##### Recorded data
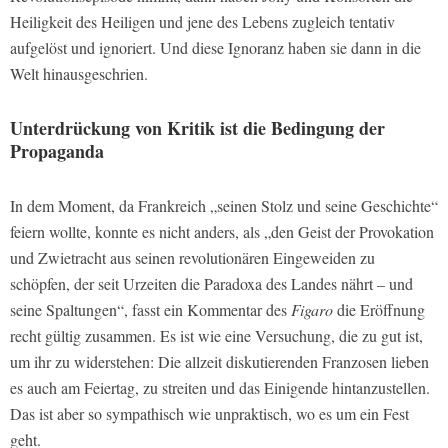
Heiligkeit des Heiligen und jene des Lebens zugleich tentativ
aufgelöst und ignoriert. Und diese Ignoranz haben sie dann in die
Welt hinausgeschrien.
Unterdrückung von Kritik ist die Bedingung der
Propaganda
In dem Moment, da Frankreich „seinen Stolz und seine Geschichte“
feiern wollte, konnte es nicht anders, als „den Geist der Provokation
und Zwietracht aus seinen revolutionären Eingeweiden zu
schöpfen, der seit Urzeiten die Paradoxa des Landes nährt – und
seine Spaltungen“, fasst ein Kommentar des
Figaro
die Eröffnung
recht gültig zusammen. Es ist wie eine Versuchung, die zu gut ist,
um ihr zu widerstehen: Die allzeit diskutierenden Franzosen lieben
es auch am Feiertag, zu streiten und das Einigende hintanzustellen.
Das ist aber so sympathisch wie unpraktisch, wo es um ein Fest
geht.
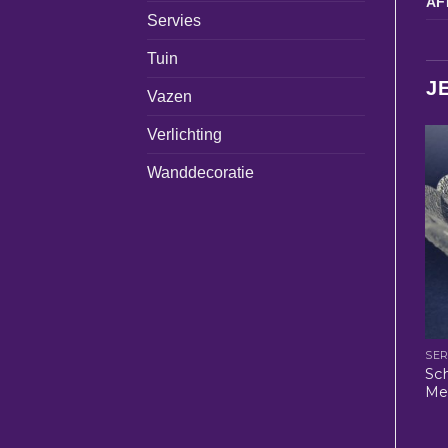
AF
Servies
Tuin
J
Vazen
Verlichting
Wanddecoratie
SER
Sch
Med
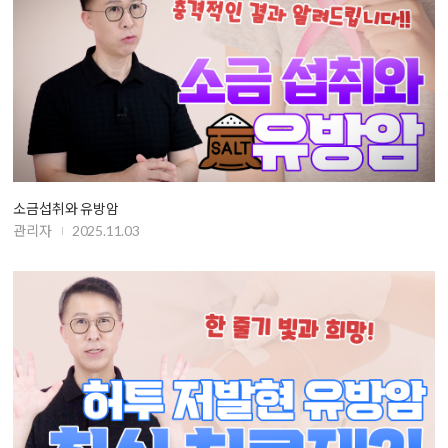
소금섭취와 유방암
관리자
2025.11.03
##########
▶ _Goal of the exercise_:
The result should be every line of the data, reproduced exactly, with the images removed.

▶ _Your solution_:
Heiligkeit des Heiligen und jene des Lebens zugleich tentativ
aufgelöst und ignoriert. Und diese Ignoranz haben sie dann in die
Welt hinausgeschrien.
Unterdrückung von Kritik ist die Bedingung der
Propaganda
In dem Moment, da Frankreich „seinen Stolz und seine Geschichte“
feiern wollte, konnte es nicht anders, als „den Geist der Provokation
und Zwietracht aus seinen revolutionären Eingeweiden zu
schöpfen, der seit Urzeiten die Paradoxa des Landes nährt – und
seine Spaltungen“, fasst ein Kommentar des
Figaro
die Eröffnung
recht gültig zusammen. Es ist wie eine Versuchung, die zu gut ist,
um ihr zu widerstehen: Die allzeit diskutierenden Franzosen lieben
es auch am Feiertag, zu streiten und das Einigende hintanzustellen.
Das ist aber so sympathisch wie unpraktisch, wo es um ein Fest
geht.
AF
Servies
Tuin
J
Vazen
Verlichting
Wanddecoratie
SER
Sch
Med
소금섭취와 유방암
관리자
2025.11.03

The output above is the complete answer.